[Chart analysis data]
Content starts

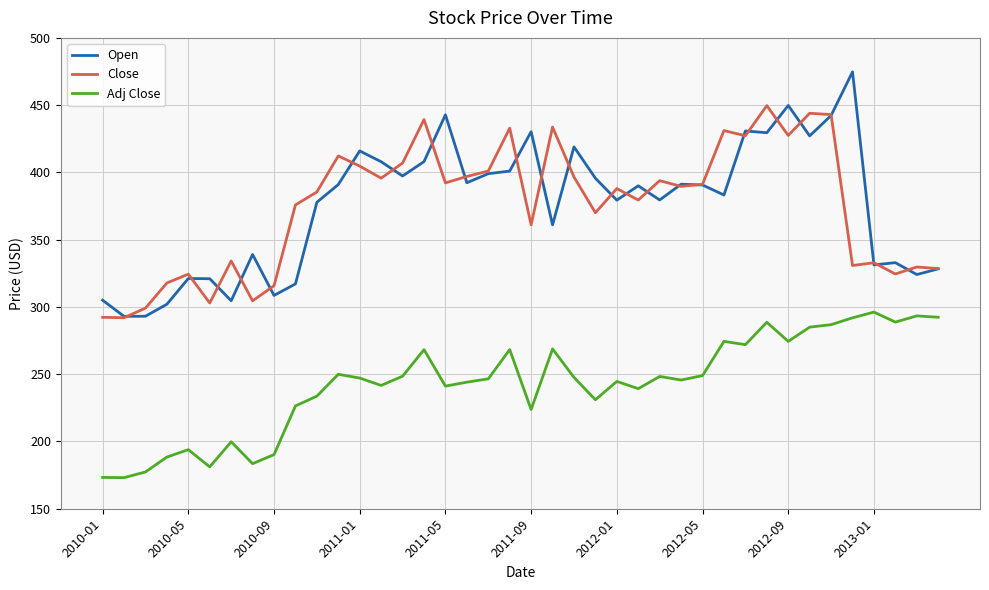

List the series in order of their peak value, lowest first.

Adj Close, Close, Open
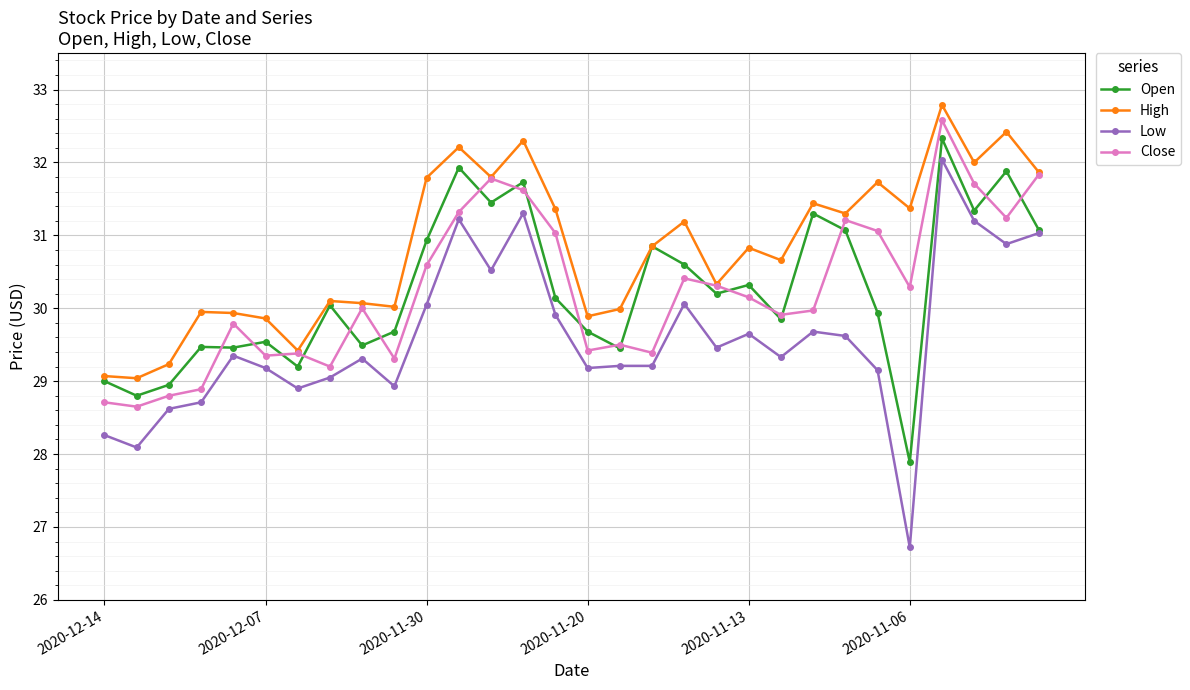

What is the highest value of the Open series?

32.3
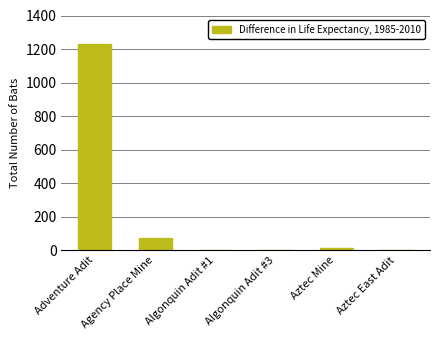

Between Adventure Adit and Aztec East Adit, which is larger?

Adventure Adit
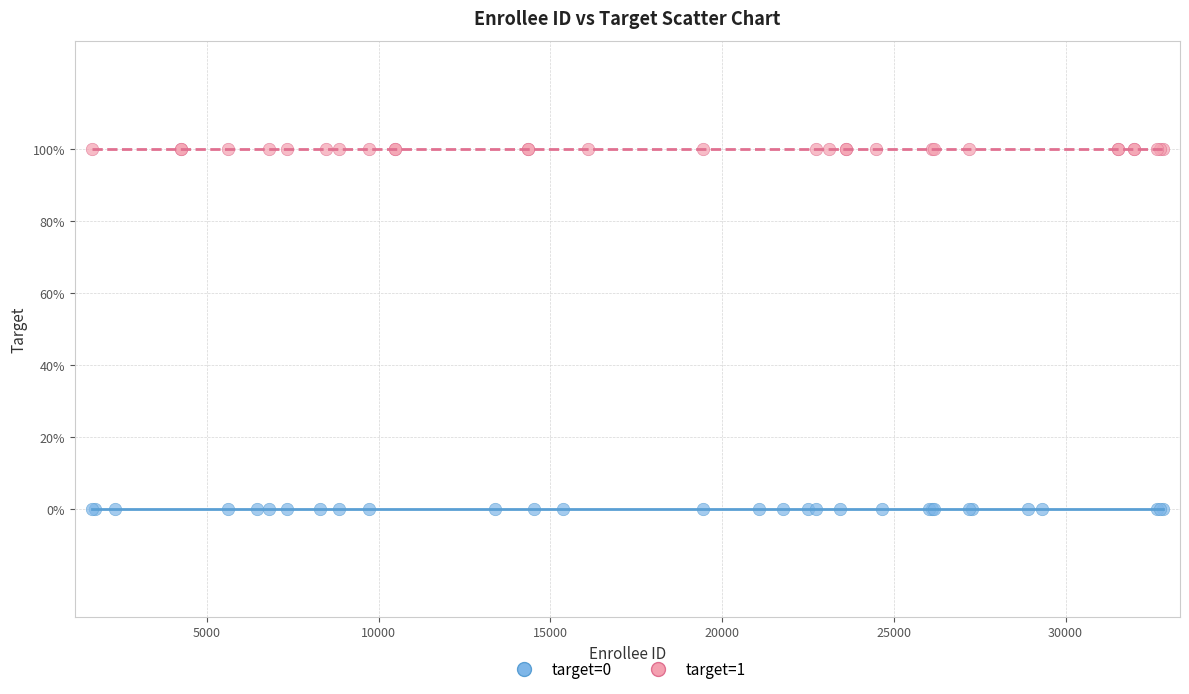

What are all the series names shown in the legend?

target=0, target=1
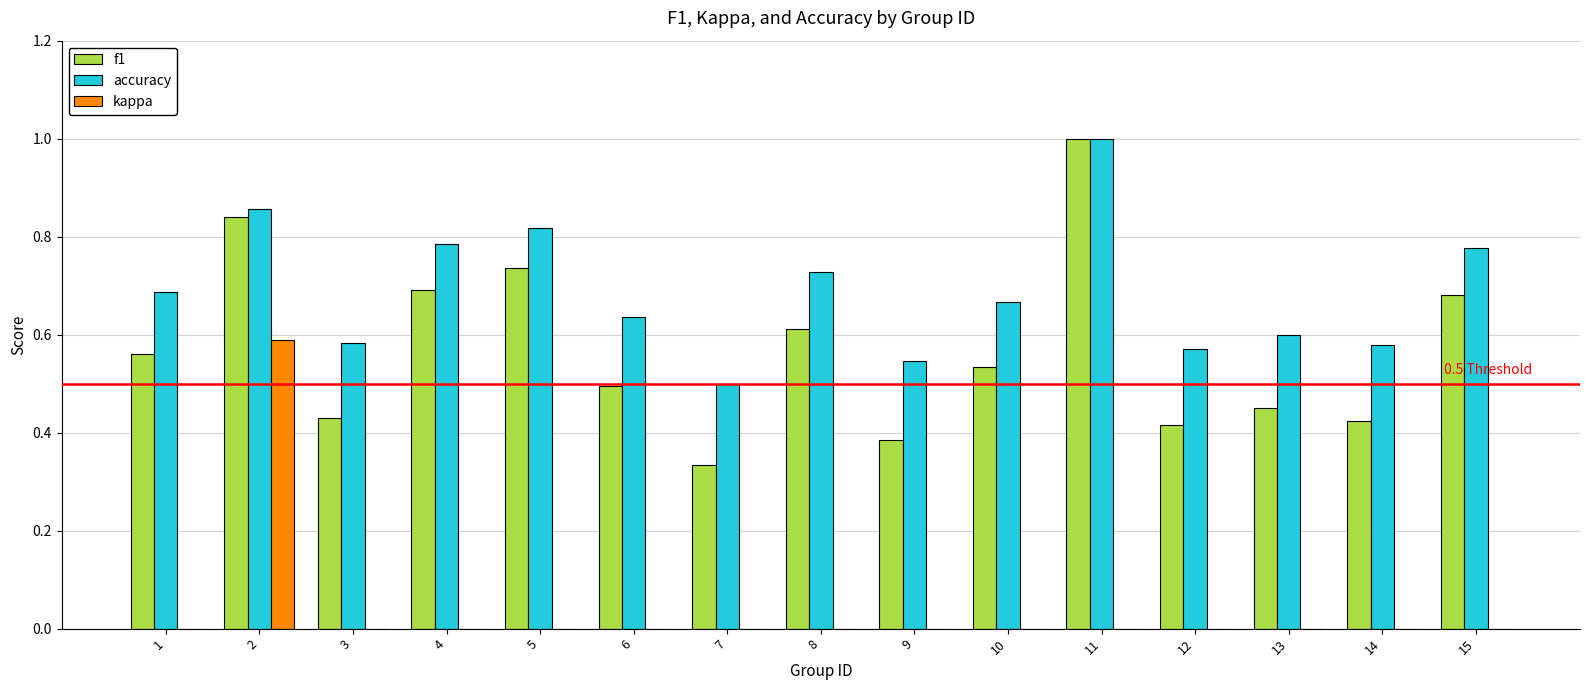

What is the sum of the accuracy values at 9 and 10?

1.2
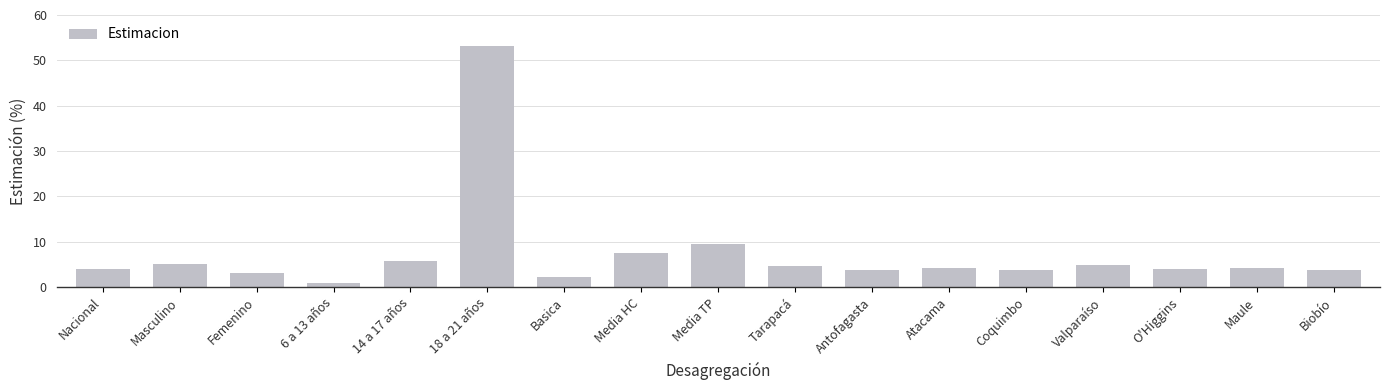

Count the number of data series in this chart.

1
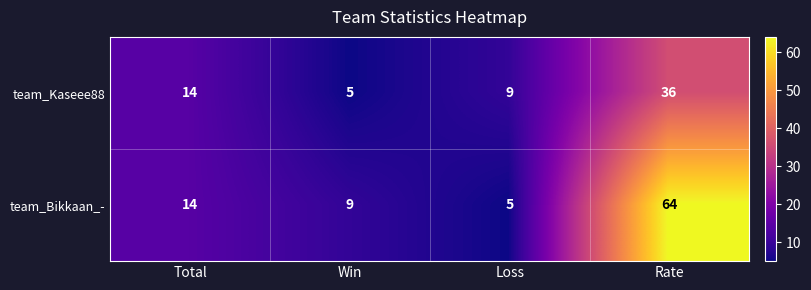

At Loss, list the series in order from smallest to largest.

team_Bikkaan_-, team_Kaseee88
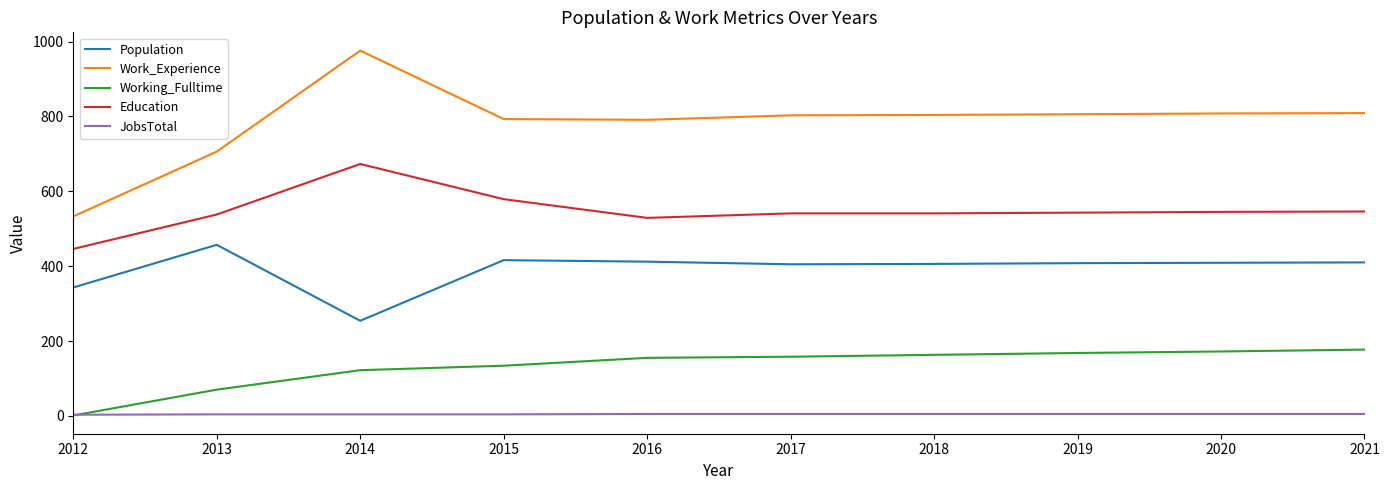

Is the value of Education at 2014 greater than the value of Population at 2021?

Yes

Content ends

PROBLEM DETAILS
Please return each line of the records above that contains the string "Open".

EXERCISE SOLUTION
Adj Close, Close, Open
What is the highest value of the Open series?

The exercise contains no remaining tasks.